> [Work to complete]
Every line from the one with "The lady wanted" to the one with "wif the lady", including those two, is to be copied exactly; all other lines of the entries below are left out.

Source records:
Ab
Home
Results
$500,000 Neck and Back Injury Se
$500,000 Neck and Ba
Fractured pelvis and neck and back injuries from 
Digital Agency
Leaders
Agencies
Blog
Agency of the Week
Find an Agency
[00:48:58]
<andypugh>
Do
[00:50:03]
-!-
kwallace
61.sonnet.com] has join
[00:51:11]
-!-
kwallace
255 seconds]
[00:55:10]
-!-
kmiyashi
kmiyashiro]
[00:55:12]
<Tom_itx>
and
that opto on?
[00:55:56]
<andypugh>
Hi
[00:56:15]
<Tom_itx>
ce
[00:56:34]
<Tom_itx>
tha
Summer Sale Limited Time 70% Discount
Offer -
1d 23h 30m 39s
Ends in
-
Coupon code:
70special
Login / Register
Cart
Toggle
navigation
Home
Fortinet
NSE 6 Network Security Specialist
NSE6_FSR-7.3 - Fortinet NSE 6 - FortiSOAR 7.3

---

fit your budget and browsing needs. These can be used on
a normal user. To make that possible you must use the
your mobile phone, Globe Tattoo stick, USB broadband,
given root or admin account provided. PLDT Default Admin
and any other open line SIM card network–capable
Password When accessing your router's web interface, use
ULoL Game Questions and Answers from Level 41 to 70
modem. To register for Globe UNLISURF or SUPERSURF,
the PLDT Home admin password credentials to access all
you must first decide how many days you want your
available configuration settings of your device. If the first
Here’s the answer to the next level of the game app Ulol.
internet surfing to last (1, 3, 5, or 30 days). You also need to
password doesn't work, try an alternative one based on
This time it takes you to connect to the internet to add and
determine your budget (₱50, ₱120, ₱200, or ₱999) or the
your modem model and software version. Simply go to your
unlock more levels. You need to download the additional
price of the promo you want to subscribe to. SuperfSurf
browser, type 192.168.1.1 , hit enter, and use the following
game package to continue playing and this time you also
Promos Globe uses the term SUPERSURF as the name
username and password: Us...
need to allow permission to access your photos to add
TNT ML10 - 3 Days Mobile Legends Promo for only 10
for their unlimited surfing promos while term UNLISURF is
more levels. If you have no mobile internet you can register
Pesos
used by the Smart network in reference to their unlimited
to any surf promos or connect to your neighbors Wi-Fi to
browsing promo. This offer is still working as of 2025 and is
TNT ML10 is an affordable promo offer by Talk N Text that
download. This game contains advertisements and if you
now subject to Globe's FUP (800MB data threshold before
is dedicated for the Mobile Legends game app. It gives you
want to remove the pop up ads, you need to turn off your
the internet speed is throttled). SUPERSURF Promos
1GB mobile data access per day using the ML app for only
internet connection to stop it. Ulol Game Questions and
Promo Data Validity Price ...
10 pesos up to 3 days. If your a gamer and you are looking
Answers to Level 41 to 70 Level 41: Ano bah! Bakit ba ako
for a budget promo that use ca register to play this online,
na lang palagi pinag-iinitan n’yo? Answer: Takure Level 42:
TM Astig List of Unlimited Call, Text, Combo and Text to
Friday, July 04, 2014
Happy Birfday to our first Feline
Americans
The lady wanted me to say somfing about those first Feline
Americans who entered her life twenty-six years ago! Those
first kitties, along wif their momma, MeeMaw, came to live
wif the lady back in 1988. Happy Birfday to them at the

...

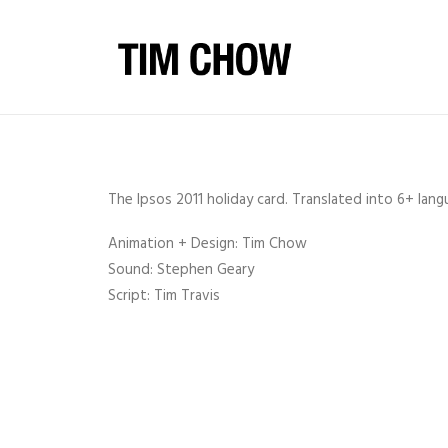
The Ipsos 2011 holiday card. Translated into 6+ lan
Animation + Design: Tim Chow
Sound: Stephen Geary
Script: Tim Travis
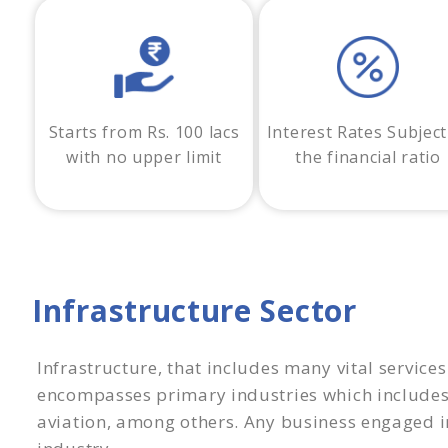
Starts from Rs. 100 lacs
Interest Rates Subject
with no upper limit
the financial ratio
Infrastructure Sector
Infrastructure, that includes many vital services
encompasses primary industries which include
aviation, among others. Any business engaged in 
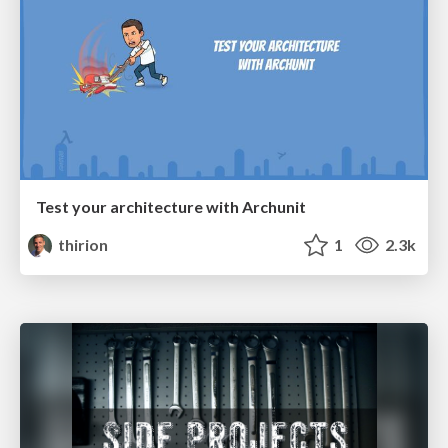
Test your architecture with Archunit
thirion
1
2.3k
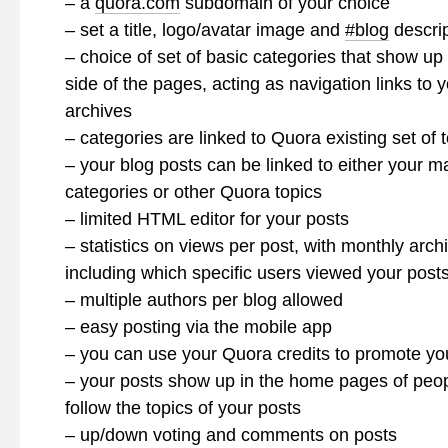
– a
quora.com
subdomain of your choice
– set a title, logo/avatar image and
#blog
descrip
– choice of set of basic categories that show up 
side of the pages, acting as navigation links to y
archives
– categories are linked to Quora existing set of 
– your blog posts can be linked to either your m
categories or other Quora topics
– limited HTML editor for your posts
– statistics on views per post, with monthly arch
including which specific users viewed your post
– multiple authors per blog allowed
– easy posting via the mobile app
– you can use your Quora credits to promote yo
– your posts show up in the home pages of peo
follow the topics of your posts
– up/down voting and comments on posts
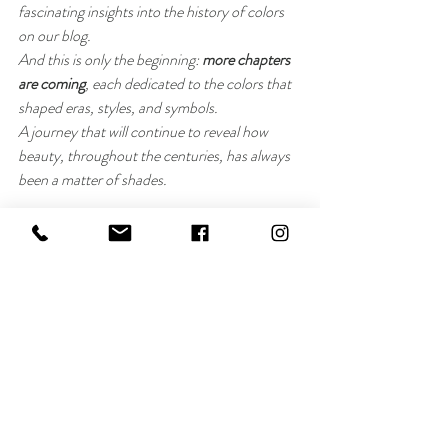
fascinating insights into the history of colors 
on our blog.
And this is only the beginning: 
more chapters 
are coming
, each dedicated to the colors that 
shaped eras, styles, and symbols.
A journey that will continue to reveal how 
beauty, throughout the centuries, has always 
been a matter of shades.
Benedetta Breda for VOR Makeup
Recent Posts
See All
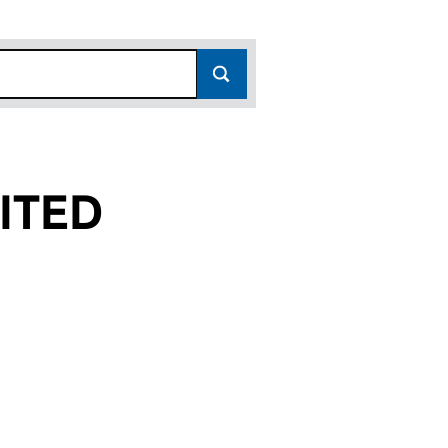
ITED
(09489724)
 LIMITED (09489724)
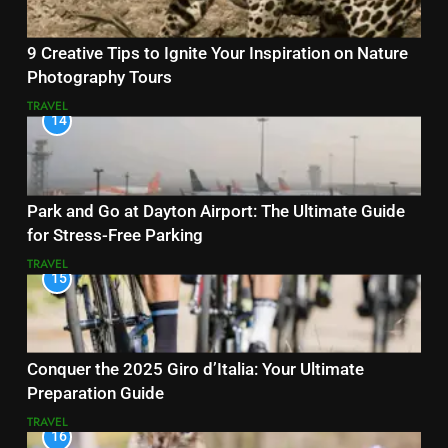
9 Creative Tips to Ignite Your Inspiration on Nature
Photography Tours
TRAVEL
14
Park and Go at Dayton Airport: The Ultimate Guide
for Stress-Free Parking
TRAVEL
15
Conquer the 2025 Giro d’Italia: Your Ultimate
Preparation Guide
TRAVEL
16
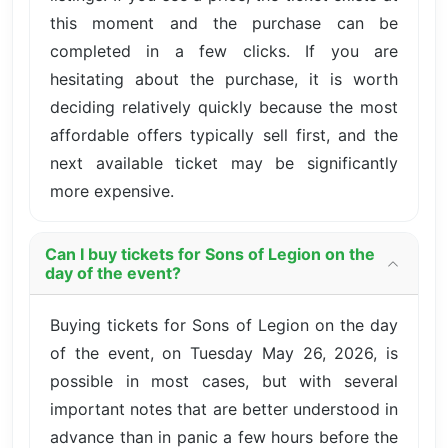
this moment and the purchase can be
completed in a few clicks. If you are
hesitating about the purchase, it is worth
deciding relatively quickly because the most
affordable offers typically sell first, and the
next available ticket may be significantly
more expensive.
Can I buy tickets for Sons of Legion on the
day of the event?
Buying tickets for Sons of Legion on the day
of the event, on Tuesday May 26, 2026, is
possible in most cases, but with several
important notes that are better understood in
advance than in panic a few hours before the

> [Answer to this exercise]
The lady wanted me to say somfing about those first Feline
Americans who entered her life twenty-six years ago! Those
first kitties, along wif their momma, MeeMaw, came to live
wif the lady back in 1988. Happy Birfday to them at the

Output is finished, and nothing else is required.